La statue de James Marion Sims déboulonnée
Le 17 avril 2018, sur décision du maire de New York, Bill de Blasio, la statue de James Marion Sims installée au bord de Central Park en 1894, représentant celui que l’on continue de qualifier de père de la gynécologie moderne, était déboulonnée de son socle pour être transférée en un lieu privé. Né en 1813, il est, notamment, l’inventeur du spéculum vaginal.

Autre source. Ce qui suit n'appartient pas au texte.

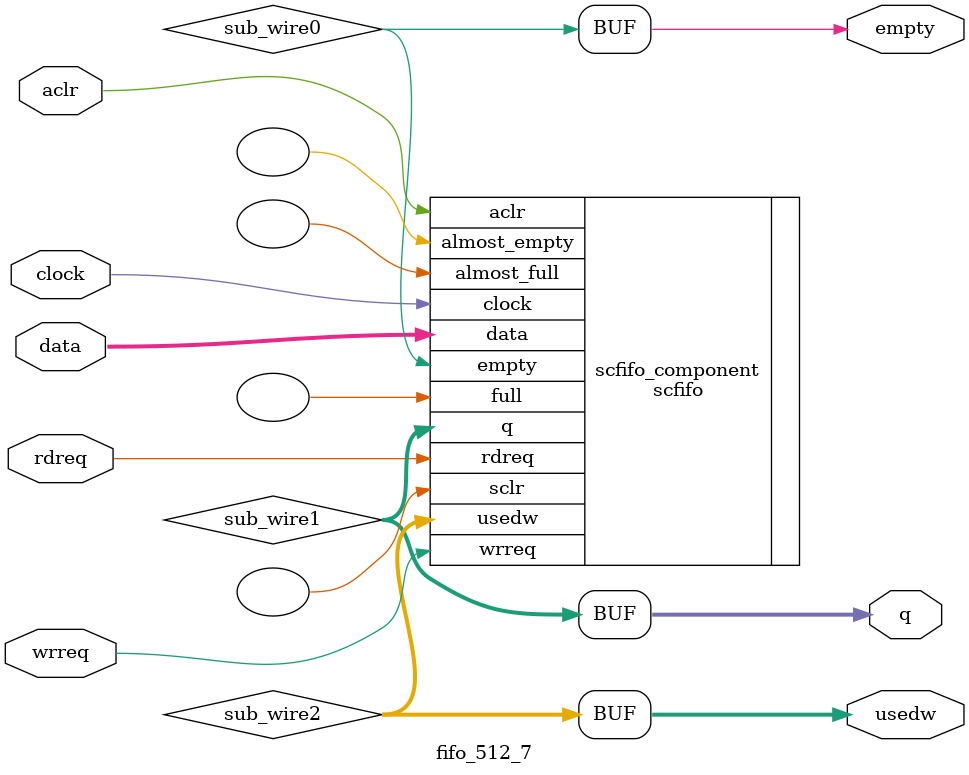
<source format=v>
module fifo_512_7 (
	aclr,
	clock,
	data,
	rdreq,
	wrreq,
	empty,
	q,
	usedw);
	input	  aclr;
	input	  clock;
	input	[6:0]  data;
	input	  rdreq;
	input	  wrreq;
	output	  empty;
	output	[6:0]  q;
	output	[8:0]  usedw;
	wire  sub_wire0;
	wire [6:0] sub_wire1;
	wire [8:0] sub_wire2;
	wire  empty = sub_wire0;
	wire [6:0] q = sub_wire1[6:0];
	wire [8:0] usedw = sub_wire2[8:0];
	scfifo	scfifo_component (
				.aclr (aclr),
				.clock (clock),
				.data (data),
				.rdreq (rdreq),
				.wrreq (wrreq),
				.empty (sub_wire0),
				.q (sub_wire1),
				.usedw (sub_wire2),
				.almost_empty (),
				.almost_full (),
				.full (),
				.sclr ());
	defparam
		scfifo_component.add_ram_output_register = "ON",
		scfifo_component.intended_device_family = "Stratix V",
		scfifo_component.lpm_numwords = 512,
		scfifo_component.lpm_showahead = "ON",
		scfifo_component.lpm_type = "scfifo",
		scfifo_component.lpm_width = 7,
		scfifo_component.lpm_widthu = 9,
		scfifo_component.overflow_checking = "OFF",
		scfifo_component.underflow_checking = "OFF",
		scfifo_component.use_eab = "ON";
endmodule
</source>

Chirurgien, son « matériel clinique » d’expérimentation consistait en de jeunes femmes esclaves qu’il avait acquises. Son journal professionnel est un florilège d’horreurs froidement décrites. Ainsi, il opéra – à vif – trente fois de suite une même personne atteinte d’une fistule vaginale. Au moins treize jeunes adultes lui servirent de cobayes. Il pratiqua également ses « exercices » sur des enfants, dont il « remodelait » les os du crâne – toujours à vif – pour « permettre le développement du cerveau ». Car, selon la théorie raciste, les Noirs étaient moins intelligents car les os de leur crâne se soudaient plus rapidement que ceux des Blancs, comprimant ainsi le cerveau.
Ce qui n’est pas sans rappeler la théorie du « primitivisme »
Fort de ses « succès », Sims a voyagé en Europe, notamment en France où il fut le chirurgien de l’impératrice Eugénie de 1863 à 1866. Il se spécialisa aussi dans l’ablation du clitoris d’épouses « hystériques » de l’aristocratie, à la demande de leur mari.
L’une des pratiques datant de l’esclavagisme a persisté jusqu’à notre époque. Le docteur Orlando J. Andy, professeur à l’université du Mississippi, recourait, dans les années 1960, à la lobotomie sur des enfants noirs de 6 à 9 ans présentant des problèmes de comportement violent dont, selon l’entendement commun, ils étaient spécifiquement la proie.
Ce qui n’est pas sans rappeler la théorie du « primitivisme » du professeur de psychiatrie Antoine Porot, fondateur de l’École psychiatrique d’Algérie, qui affirmait dans les années 1950 que les « Arabes » d’Afrique du Nord étaient naturellement violents et paresseux du fait de la « faiblesse » de leur lobe frontal. Dénoncé dans « les Damnés de la Terre » par Frantz Fanon, Porot pratiquait la lobotomie (3).
On s’étonne aujourd’hui que des personnes à la peau « noire » soient méfiantes envers la vaccination contre le Covid, aux États-Unis comme notamment dans l’outre-mer français. Ne serait-il pas temps, une bonne fois pour toutes, de donner toute sa place dans les « récits nationaux » à l’histoire véritable du racisme colonial ? (1) Voir « la Couleur du marché. Racisme et néolibéralisme aux États-Unis », de Sylvie Laurent. Le Seuil, 2016. (2) « Le Procès de l’Amérique », de Ta-Nehisi Coates. Éditions Autrement, 2017. (3) « Les Damnés de la Terre », de Frantz Fanon. La Découverte/Poche, 2004.